I am glad I followed her advice as The Hearts of Men is a compelling novel. Butler weaves the story of several generations of boys through a common link to a boy scout camp, Camp Chippewa in Wisconsin. Butler starts with Nelson Doughty who is an eager and socially awkward teenager embarking on his annual week in the summer of 1962. Nelson is an ambitious scout who is proud to play the bugle each morning at reveille, which only leads to make him more of a target for his peers. Nelson’s father is chaperoning, but seems oblivious to his son or the fact that he is being bullied, focused instead on his own dissatisfaction with life. Nelson feels that he has found one ally in Jonathan Quick, but even Jonathan leverages Nelson’s awkwardness and desperation for friendship in a dramatic scene.

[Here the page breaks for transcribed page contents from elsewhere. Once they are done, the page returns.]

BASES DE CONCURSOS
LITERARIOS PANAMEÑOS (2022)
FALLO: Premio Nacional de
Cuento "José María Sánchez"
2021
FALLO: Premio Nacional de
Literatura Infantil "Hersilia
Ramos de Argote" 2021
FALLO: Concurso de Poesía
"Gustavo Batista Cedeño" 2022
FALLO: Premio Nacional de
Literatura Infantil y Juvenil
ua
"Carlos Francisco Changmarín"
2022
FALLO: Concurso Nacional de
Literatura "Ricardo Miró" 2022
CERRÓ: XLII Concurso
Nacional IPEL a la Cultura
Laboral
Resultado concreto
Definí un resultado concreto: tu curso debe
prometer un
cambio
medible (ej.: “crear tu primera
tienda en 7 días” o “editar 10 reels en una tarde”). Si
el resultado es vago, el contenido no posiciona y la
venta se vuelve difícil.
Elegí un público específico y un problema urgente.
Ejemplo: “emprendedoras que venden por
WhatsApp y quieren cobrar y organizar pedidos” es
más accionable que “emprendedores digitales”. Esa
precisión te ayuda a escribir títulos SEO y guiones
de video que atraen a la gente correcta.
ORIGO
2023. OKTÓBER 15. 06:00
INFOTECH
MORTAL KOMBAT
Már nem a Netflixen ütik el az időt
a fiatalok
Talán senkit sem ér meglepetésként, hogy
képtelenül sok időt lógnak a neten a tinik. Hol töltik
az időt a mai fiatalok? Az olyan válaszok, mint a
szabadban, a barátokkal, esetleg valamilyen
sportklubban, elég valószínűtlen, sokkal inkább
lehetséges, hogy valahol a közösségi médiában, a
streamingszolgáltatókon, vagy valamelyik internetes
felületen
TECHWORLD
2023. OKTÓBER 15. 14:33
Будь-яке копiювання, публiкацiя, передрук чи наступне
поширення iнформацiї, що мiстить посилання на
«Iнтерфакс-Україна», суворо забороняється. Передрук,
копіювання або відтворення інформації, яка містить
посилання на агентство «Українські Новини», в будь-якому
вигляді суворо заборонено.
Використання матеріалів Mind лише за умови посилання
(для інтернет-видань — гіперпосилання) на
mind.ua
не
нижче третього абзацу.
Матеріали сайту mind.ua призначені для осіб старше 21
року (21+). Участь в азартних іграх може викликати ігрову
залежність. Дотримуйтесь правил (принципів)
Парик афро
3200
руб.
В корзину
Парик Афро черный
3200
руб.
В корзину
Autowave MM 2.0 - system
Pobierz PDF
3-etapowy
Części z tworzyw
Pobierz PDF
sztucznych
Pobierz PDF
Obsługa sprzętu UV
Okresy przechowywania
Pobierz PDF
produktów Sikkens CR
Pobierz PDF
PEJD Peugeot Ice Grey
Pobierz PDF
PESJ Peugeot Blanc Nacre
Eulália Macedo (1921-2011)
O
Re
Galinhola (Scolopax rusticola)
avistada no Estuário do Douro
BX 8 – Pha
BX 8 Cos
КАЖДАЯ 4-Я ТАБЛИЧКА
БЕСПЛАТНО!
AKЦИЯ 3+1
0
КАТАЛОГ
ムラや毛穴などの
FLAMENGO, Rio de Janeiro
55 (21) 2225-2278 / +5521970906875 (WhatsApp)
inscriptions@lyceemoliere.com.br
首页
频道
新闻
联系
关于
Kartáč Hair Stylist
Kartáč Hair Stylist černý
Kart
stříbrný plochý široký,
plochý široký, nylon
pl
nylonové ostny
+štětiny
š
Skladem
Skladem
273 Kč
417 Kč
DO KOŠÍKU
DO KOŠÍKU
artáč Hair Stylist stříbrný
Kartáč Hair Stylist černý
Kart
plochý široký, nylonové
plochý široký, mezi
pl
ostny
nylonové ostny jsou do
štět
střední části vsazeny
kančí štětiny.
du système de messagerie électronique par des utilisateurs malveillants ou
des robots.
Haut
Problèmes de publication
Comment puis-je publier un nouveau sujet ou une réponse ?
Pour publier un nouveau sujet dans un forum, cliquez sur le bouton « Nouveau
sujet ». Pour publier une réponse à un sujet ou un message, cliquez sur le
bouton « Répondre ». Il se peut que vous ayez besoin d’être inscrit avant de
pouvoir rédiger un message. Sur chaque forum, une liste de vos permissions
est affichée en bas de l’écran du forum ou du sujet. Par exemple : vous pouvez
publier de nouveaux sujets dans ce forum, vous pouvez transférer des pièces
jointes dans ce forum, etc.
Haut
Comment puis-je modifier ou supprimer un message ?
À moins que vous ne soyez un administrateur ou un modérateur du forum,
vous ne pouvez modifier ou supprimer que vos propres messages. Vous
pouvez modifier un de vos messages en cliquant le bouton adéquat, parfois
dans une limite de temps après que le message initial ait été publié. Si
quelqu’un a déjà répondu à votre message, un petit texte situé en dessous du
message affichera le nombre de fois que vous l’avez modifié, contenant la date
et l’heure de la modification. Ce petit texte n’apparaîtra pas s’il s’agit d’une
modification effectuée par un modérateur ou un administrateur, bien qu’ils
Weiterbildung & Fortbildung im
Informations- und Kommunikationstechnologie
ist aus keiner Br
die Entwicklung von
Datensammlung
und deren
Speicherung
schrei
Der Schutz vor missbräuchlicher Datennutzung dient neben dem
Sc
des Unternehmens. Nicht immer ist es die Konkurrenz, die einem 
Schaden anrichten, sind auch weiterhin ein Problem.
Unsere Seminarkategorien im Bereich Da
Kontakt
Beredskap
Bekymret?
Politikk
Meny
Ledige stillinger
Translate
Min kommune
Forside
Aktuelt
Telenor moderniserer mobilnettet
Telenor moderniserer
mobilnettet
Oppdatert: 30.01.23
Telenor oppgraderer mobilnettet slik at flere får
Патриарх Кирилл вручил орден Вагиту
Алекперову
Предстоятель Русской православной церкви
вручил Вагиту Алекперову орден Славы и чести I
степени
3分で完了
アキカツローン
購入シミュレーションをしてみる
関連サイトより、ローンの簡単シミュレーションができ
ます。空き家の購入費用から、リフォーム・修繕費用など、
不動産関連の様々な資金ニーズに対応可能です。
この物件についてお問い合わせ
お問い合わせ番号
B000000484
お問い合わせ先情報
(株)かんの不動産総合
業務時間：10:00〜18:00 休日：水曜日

The second section is set in 1996 with Jonathan now a father with his own teenage son embarking on his week at Boy Scout camp, now managed by Nelson Doughty. We learn how Nelson ended up at Camp Chippewa after the disappearance of his father, military school and a torturous tour in Vietnam. Meanwhile, Jonathan is engaged in an affair and arranges to introduce his son, Trevor, to his mistress at a dinner Nelson is also attending. Jonathan rides Trevor about Trevor’s high school love, Rachel, and sets out to prove that it will not last. The awkwardness is palpable and your heart burns for Trevor, but in the end, he is a teenage boy who is driven by things other than his heart at times.
The third and final section is set in 2019 and feels very similar to modern day. We are now met by Trevor’s son, Thomas, and his wife Rachel. They too are headed to Camp Chippewa, where an aging Nelson still runs the show. Thomas is less than enthusiastic about leaving his friends and easy access to WiFi to attend boy scout camp which feels old-fashioned and outdated. Rachel, one of the few mothers who has attended over the years, is eager to spend the time in the wilds of camp and connect her son to a part of his father never got to know. Once at the camp, the misogyny of the fathers is quickly apparent and leads to a horrifying encounter.
There were times throughout the novel where the scouting details became a little rote, however, the descriptions of the landscape are wonderfully vivid (the albino deer section was positively poetic). In the end, this was a novel about what drives men to be good and the things that can turn other men toward a more nefarious path.